
    The problem with parser generators is that, when they work they work well, but when they don’t work (fail to generate, the generated parser tries to parse the wrong node, the generated parser is very inefficient) it can be really hard to figure out why. A hand-rolled parser is much easier to debug, so when your grammar inevitably has problems, it ends up taking less time in total to go from spec to working hand-rolled vs. spec to working parser-generator-generated.

    The hand-rolled rules may look something like (with user-defined macros and functions define-parse, parse, peek, next, and some simple rules like con-id and name-id as individual tokens):

    ; pattern			::= [ con-id ] factor "begin" expr-list "end"
    (define-parse pattern
      (mk-pattern
        (if (con-id? (peek)) (next))
        (parse factor)
        (do (parse “begin”) (parse expr-list) (parse “end”))))
    
    ; factor 			::= name-id 
    ; 			 | symbol-literal
    ; 			 | long-name-id 
    ; 			 | numeric-literal 
    ;	 		 | text-literal 
    ; 			 | list-literal 
    ; 			 | function-lambda 
    ; 			 | tacit-arg
    ; 			 | '(' expr ')' 
    (define-parse factor
      (case (peek)
        [name-id? (if (= “.” (peek2)) (mk-long-name-id …) (next))]
        [literal? (next)]
        …))
    

    Since you’re using Scheme, you can almost certainly optimize the above to reduce even more boilerplate.

== == ==

## EXERCISE DETAILS
Write out the passage on hand-rolled parsers word for word, including its code.

## COLLECTED DATA
== == ==

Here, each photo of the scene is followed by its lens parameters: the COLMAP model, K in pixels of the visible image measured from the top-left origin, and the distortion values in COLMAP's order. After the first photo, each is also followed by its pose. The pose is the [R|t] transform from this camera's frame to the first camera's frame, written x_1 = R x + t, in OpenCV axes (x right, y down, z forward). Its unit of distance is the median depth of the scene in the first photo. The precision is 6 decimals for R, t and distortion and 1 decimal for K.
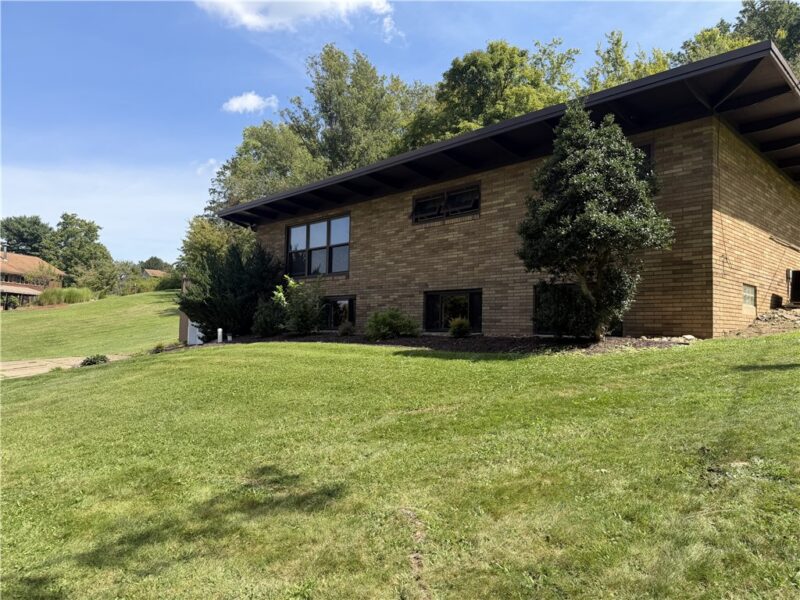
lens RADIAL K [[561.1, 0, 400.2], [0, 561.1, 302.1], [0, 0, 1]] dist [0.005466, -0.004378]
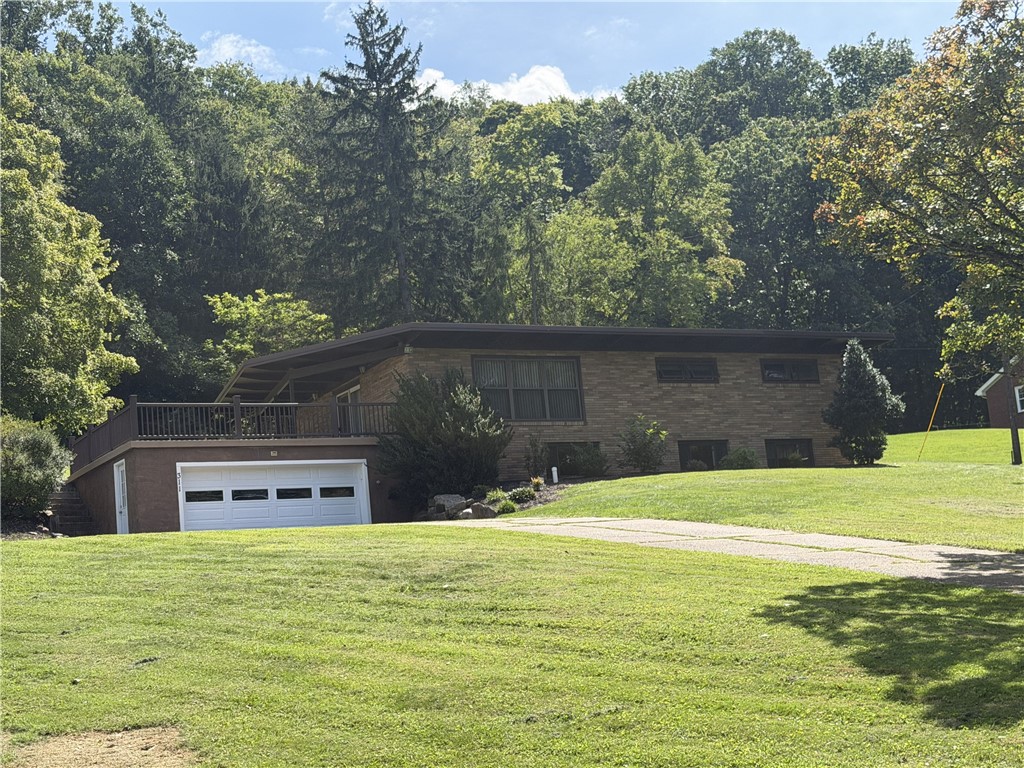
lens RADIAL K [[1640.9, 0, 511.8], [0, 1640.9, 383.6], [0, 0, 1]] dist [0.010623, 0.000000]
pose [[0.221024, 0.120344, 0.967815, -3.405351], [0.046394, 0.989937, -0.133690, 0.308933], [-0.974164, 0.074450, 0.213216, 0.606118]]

== == ==

## WORKED SOLUTION

    The problem with parser generators is that, when they work they work well, but when they don’t work (fail to generate, the generated parser tries to parse the wrong node, the generated parser is very inefficient) it can be really hard to figure out why. A hand-rolled parser is much easier to debug, so when your grammar inevitably has problems, it ends up taking less time in total to go from spec to working hand-rolled vs. spec to working parser-generator-generated.

    The hand-rolled rules may look something like (with user-defined macros and functions define-parse, parse, peek, next, and some simple rules like con-id and name-id as individual tokens):

    ; pattern			::= [ con-id ] factor "begin" expr-list "end"
    (define-parse pattern
      (mk-pattern
        (if (con-id? (peek)) (next))
        (parse factor)
        (do (parse “begin”) (parse expr-list) (parse “end”))))
    
    ; factor 			::= name-id 
    ; 			 | symbol-literal
    ; 			 | long-name-id 
    ; 			 | numeric-literal 
    ;	 		 | text-literal 
    ; 			 | list-literal 
    ; 			 | function-lambda 
    ; 			 | tacit-arg
    ; 			 | '(' expr ')' 
    (define-parse factor
      (case (peek)
        [name-id? (if (= “.” (peek2)) (mk-long-name-id …) (next))]
        [literal? (next)]
        …))
    

    Since you’re using Scheme, you can almost certainly optimize the above to reduce even more boilerplate.